TASK REQUIREMENTS
Take the line that contains "index dip: (161, 65)" as the first line and the final line of the records as the last; return exactly those lines and the lines between.

Collected data entries
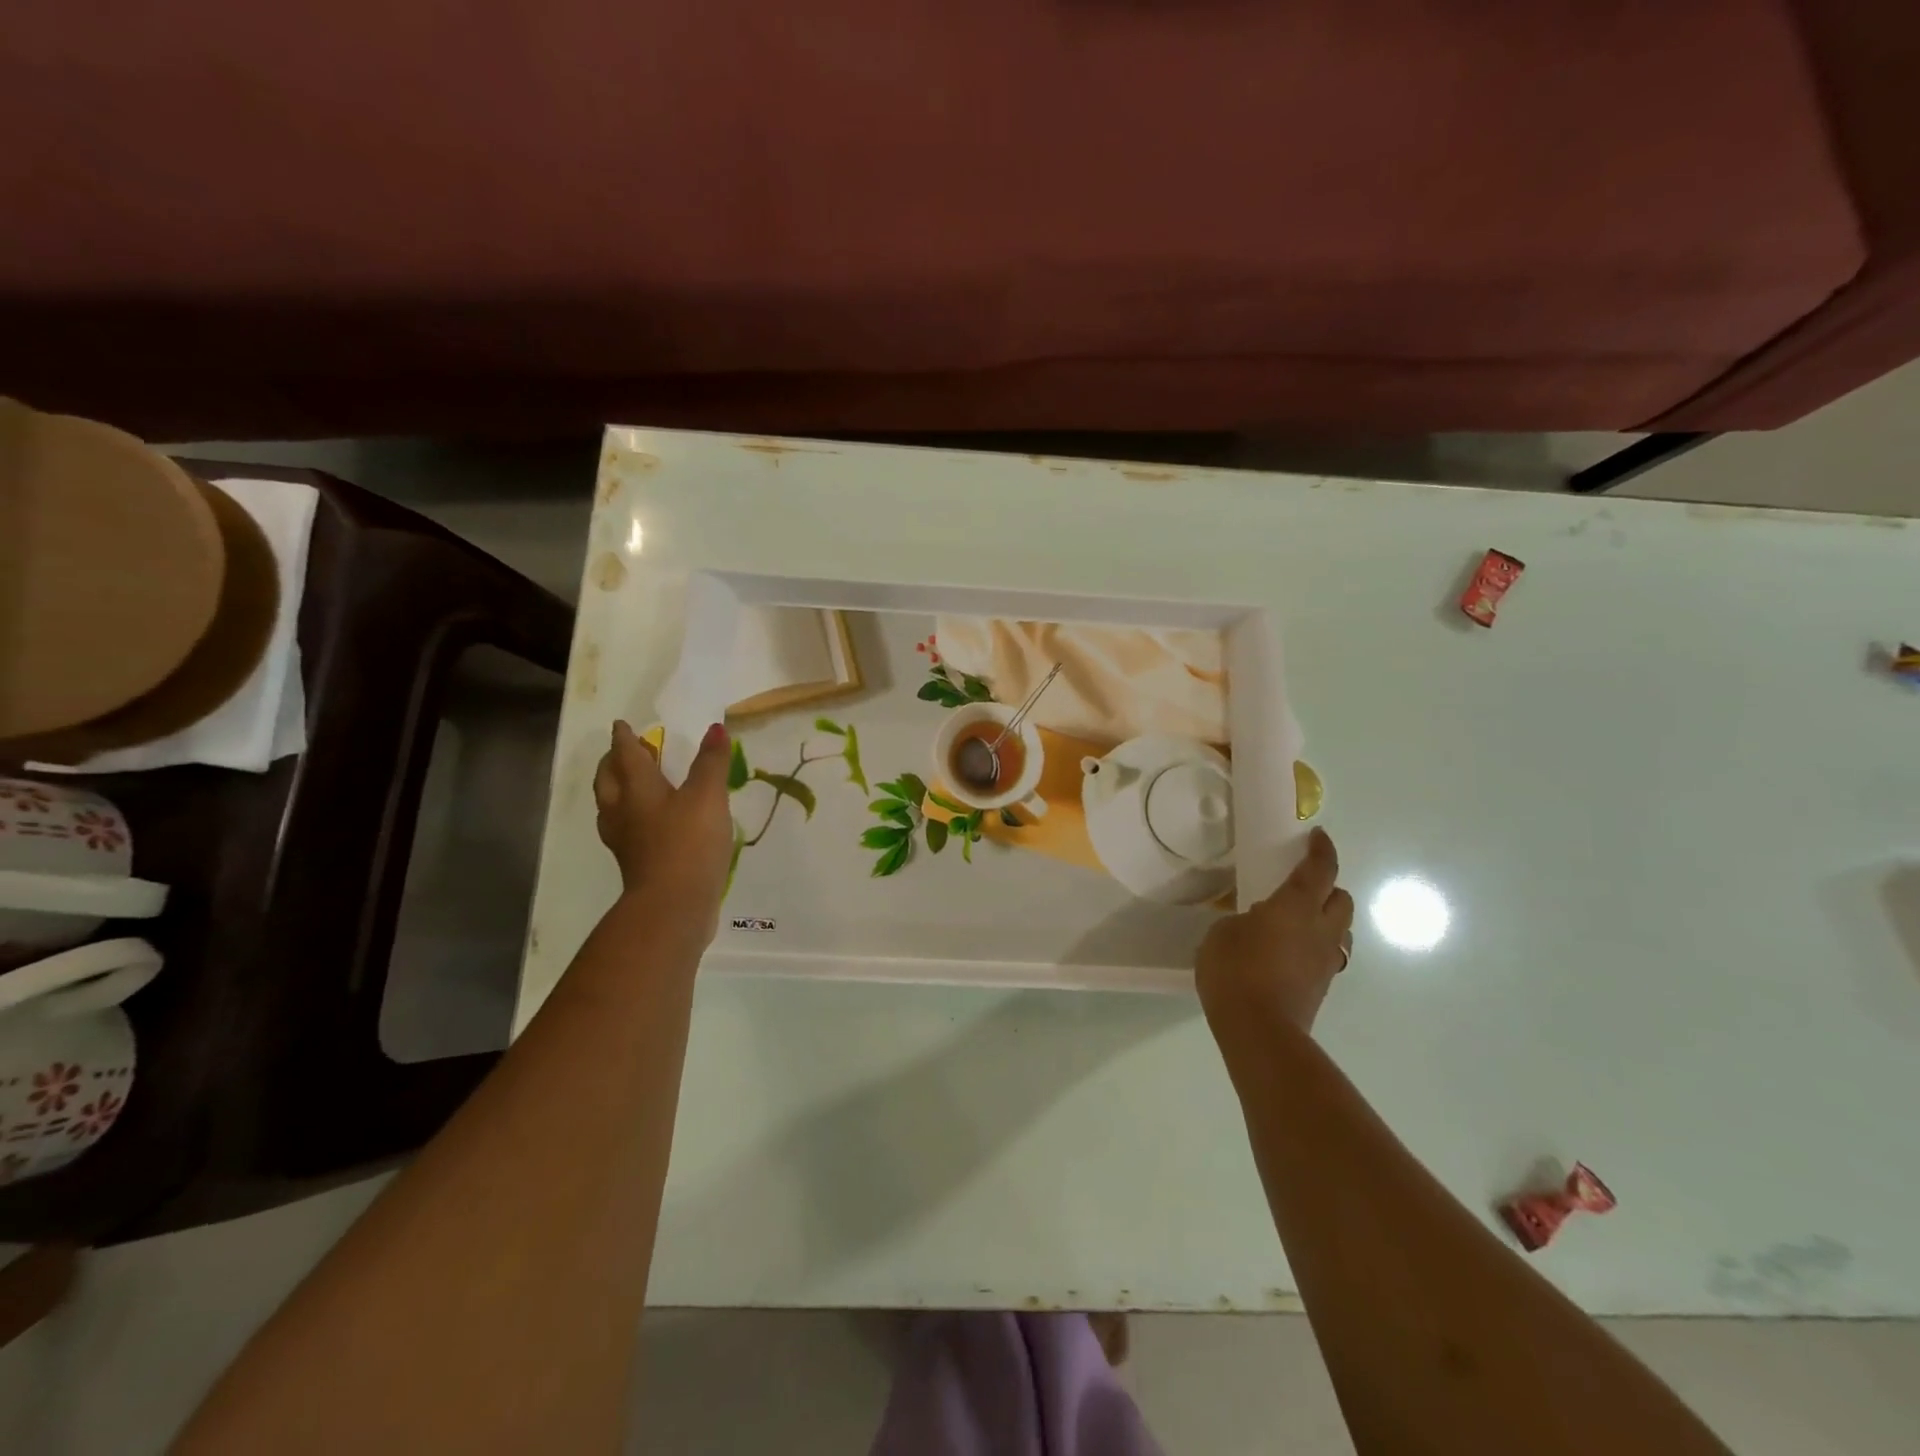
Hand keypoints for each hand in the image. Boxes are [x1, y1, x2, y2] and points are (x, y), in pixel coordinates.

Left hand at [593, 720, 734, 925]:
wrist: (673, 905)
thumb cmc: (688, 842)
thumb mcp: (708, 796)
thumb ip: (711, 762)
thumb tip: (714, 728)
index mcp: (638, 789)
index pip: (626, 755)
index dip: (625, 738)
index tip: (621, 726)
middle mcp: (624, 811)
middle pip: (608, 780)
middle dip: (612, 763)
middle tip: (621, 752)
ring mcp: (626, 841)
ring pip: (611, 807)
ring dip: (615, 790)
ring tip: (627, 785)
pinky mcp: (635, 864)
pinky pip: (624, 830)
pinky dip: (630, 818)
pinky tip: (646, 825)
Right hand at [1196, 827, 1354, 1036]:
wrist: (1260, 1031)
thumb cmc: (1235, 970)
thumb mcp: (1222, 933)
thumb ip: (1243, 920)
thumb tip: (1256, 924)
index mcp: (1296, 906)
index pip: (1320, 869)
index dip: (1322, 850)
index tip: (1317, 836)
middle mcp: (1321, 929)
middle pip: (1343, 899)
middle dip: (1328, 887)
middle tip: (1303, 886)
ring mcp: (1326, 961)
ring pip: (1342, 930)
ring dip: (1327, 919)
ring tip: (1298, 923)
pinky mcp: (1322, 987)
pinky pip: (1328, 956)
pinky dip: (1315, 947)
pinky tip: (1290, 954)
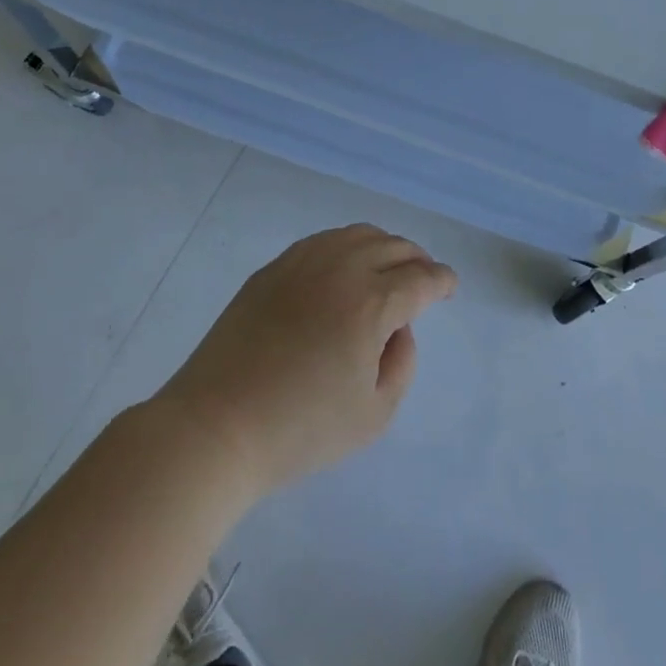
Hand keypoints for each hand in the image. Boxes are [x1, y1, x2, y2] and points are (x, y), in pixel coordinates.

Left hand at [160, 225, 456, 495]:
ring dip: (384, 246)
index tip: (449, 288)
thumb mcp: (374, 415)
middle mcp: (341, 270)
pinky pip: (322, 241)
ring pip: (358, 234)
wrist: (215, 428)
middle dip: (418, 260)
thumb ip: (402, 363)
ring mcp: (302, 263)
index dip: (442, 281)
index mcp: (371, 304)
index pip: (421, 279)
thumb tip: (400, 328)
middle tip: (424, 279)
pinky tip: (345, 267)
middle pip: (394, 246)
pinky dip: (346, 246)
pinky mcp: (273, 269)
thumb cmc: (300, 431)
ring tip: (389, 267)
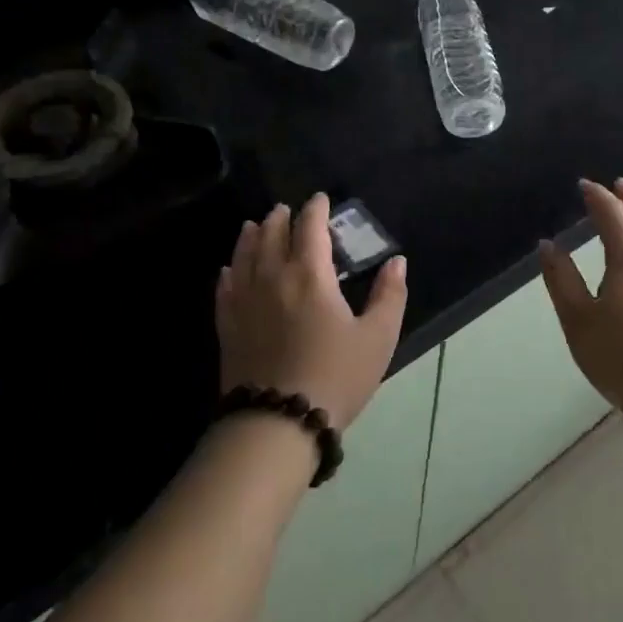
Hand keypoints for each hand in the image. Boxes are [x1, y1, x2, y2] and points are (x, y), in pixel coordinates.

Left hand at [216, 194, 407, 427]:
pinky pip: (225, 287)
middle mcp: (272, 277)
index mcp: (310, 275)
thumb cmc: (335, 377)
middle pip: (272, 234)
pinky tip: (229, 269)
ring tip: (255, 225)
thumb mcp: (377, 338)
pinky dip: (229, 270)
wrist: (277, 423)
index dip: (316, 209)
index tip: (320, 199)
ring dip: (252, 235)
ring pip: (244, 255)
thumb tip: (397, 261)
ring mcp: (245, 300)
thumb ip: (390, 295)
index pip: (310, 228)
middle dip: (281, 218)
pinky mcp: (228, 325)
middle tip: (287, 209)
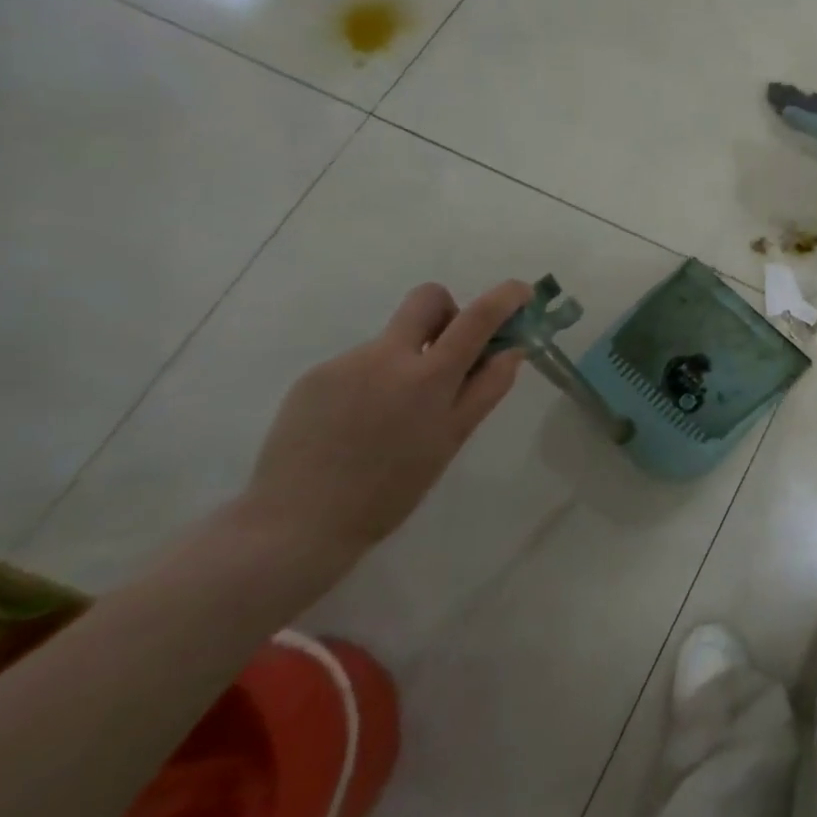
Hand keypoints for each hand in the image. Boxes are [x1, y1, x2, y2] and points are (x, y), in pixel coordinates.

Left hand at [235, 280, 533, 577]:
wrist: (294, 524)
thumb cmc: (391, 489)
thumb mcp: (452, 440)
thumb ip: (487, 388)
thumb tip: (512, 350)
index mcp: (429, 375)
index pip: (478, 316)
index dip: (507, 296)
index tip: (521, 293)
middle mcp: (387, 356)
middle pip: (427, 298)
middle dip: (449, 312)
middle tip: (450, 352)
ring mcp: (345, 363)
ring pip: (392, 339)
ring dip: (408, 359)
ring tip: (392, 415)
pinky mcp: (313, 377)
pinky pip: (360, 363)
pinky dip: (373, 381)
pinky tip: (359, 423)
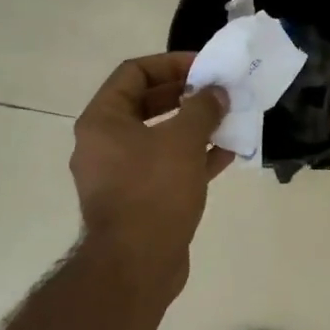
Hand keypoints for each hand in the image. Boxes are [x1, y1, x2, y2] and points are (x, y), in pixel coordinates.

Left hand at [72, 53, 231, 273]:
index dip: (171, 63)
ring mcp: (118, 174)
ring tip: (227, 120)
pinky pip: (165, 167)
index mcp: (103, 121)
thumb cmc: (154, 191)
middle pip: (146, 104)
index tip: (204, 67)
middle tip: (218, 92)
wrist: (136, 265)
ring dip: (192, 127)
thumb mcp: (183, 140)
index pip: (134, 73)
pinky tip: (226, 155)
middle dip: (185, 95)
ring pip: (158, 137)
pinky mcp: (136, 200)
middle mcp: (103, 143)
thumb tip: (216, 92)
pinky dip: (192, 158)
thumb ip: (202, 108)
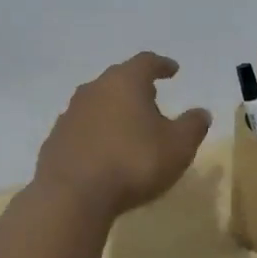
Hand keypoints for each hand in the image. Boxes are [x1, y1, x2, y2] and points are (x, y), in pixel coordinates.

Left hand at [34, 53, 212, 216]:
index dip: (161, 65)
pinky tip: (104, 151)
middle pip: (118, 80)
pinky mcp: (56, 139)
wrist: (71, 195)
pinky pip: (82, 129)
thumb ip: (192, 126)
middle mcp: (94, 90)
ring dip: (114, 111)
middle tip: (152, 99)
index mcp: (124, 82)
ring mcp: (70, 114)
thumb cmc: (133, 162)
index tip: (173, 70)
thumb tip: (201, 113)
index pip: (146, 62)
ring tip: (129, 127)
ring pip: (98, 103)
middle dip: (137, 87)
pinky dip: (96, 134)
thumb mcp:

PROBLEM SOLUTION
index dip: (161, 65)
pinky tip: (104, 151)
middle pip: (118, 80)
pinky mcp: (56, 139)
wrist: (71, 195)
pinky pip: (82, 129)
thumb ip: (192, 126)
middle mcp: (94, 90)
ring dip: (114, 111)
middle tip: (152, 99)
index mcp: (124, 82)
ring mcp: (70, 114)
thumb cmc: (133, 162)
index tip: (173, 70)
thumb tip: (201, 113)
index pip: (146, 62)
ring tip: (129, 127)
ring pip: (98, 103)
middle dip: (137, 87)
pinky dip: (96, 134)
thumb mcp:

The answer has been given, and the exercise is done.